検察官が務める検察局は、グレーの世界だ。古くからの建物であるから、色を望みようがないのだが、検察長官秘書のメアリーはいつもあちこちに花を飾ってくれる。色とりどりの季節の花が美術館の特等席を奪えそうなほど価値の高い花瓶に生けられていようとも、この建物に色は乗らない。
「よう、ハル」
「ああ」
検察官室に向かえば、自分に割り当てられた机にファイルが載せられている。その一つを手に取って読み込んでいる間に、すぐに携帯端末から連絡が来た。
『ハル、見たか?』
「殺人事件のファイルか? 自分の産んだ子供を殺して逃げた少女は、何者なんだ?」
『それが、分からない。性犯罪捜査官の連中が、近親相姦の子供かと息巻いていたが、どうも違う。
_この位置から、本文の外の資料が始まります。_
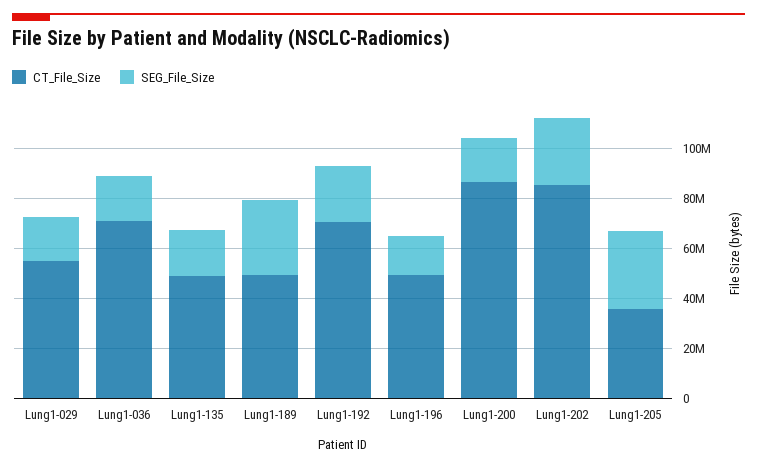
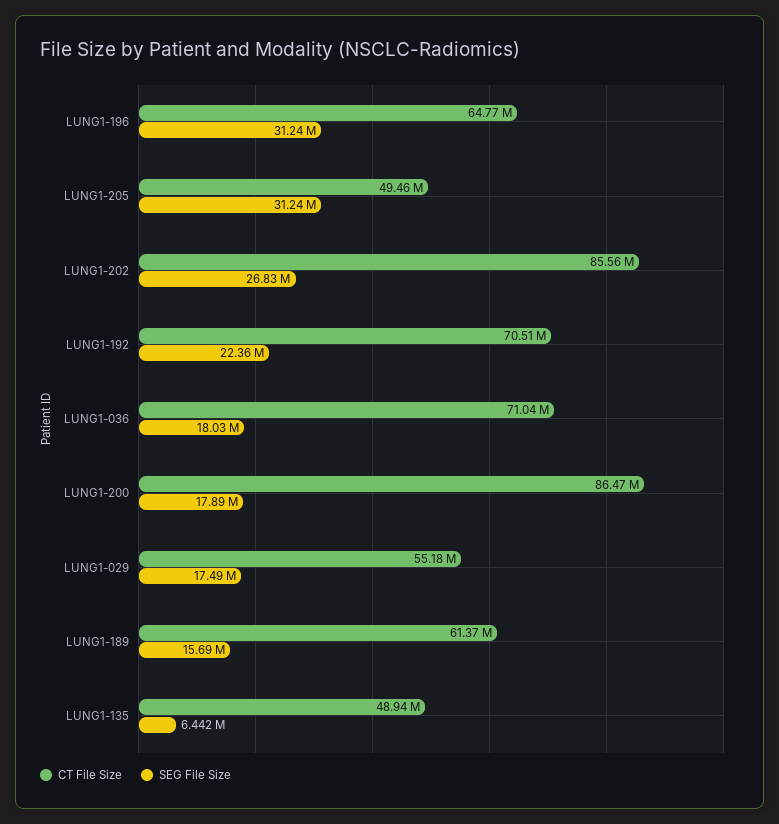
SEG_File_Size, Lung1-135: 20000000 -> 6442000
CT_File_Size, Lung1-189: 50000000 -> 61370000
SEG_File_Size, Lung1-189: 30000000 -> 15690000
CT_File_Size, Lung1-196: 50000000 -> 64770000
SEG_File_Size, Lung1-196: 15000000 -> 31240000
CT_File_Size, Lung1-205: 35000000 -> 49460000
急に横槍が入ったんだ』
「横槍?」
『連続殺人事件だったって』
「ああ、EFBI(EarthFederalBureauoflnvestigation=地球連邦検察局)の管轄か」
宇宙からの飛来物により文明が大幅にテクノロジーが飛躍し、宇宙に行くことももはや日常の旅行と変わらなくなった。そのため、かつてこの国だけを見ていた連邦捜査官たちは、宇宙でも頻発する事件に関わるようになり、その結果彼らの管轄は地球規模になった。先日も、月コロニー基地での連続殺人事件で、彼らの名前が上がったばかりだ。
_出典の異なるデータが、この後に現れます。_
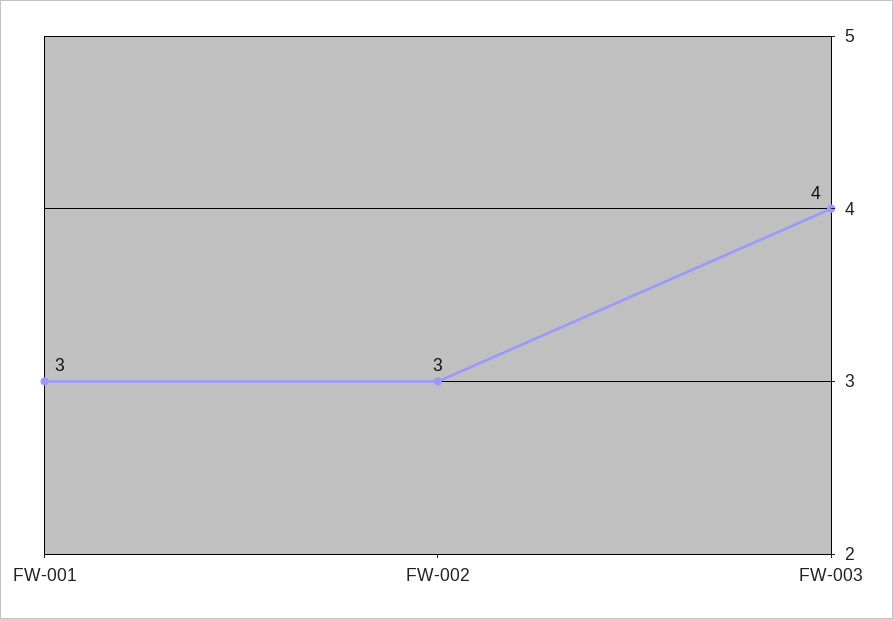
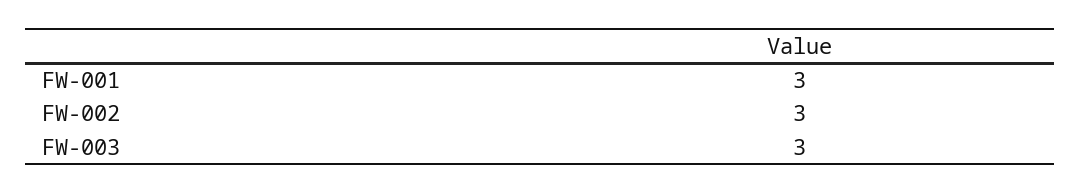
FW-003: 4 -> 3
『他の国で人身売買に巻き込まれた被害者だったってことだが、それ以上は我々の管轄ではないんだ。とは言っても普通、俺たちが上にお願いして来てもらうことが多いのに、今回はスペシャル対応だ』
「何故俺に連絡をよこしたんだ?」
『赤子のDNA情報だ。先に、ジルに頼んでラボに出して貰ってたんだよ』
通常の手順を無視する存在に気になりながらも電話口の相手の指示通り、赤子のDNA解析を見る。現在はインターネットでDNA情報を共有する法律が制定されたため、ファイルが凍結されているよっぽどの要人でなければ、DNA情報が読み取れた。
「日本人?」
『名前に、覚えがないか?』
「リュウセイ・タカハシ? 宇宙くじらを学会に発表した博士?」
『世界中から批判を浴びて、その後失踪した人物だ』
「その日本人と殺人事件がどうして?」
容疑者が居るか、法律に反して居る人物が存在しなければそもそも公務員の安月給を叩いてする仕事ではない。相手が何故そんなに興奮しているのかを問う前に、『月基地の連続殺人事件は、タカハシ博士が提供した最初の宇宙くじらのDNAを実験していたんじゃないかって知り合いのCIAが教えてくれた』と言う。
「どんな知り合いだ」
『なあ、ハル。気にならないか? とにかく、ファイルを見て何かアドバイスをくれ。性犯罪捜査官の連中は、せめて少女がどっかの組織に所属してたかだけでも突き止めるって息巻いてる。この事件は何か裏があるよ。俺の刑事の勘がそう言うんだ』
息を吐いて、相手に色良い返事を返してから通信を切った。愛猫に夕食の支度をしておいて正解だった。ナニーに連絡を入れてから、ハロルドはファイルを開いて読み始めた。
事件の始まりを読みながら、この少女の生い立ちがゾラに似ているなと気付いて、ハロルドは息を吐く。
──だから、俺にこの資料を読めと言ってきたのか。
担当刑事の声を思い出しながら、ハロルドは数週間前、ゾラに出会った経緯を思い出して居た。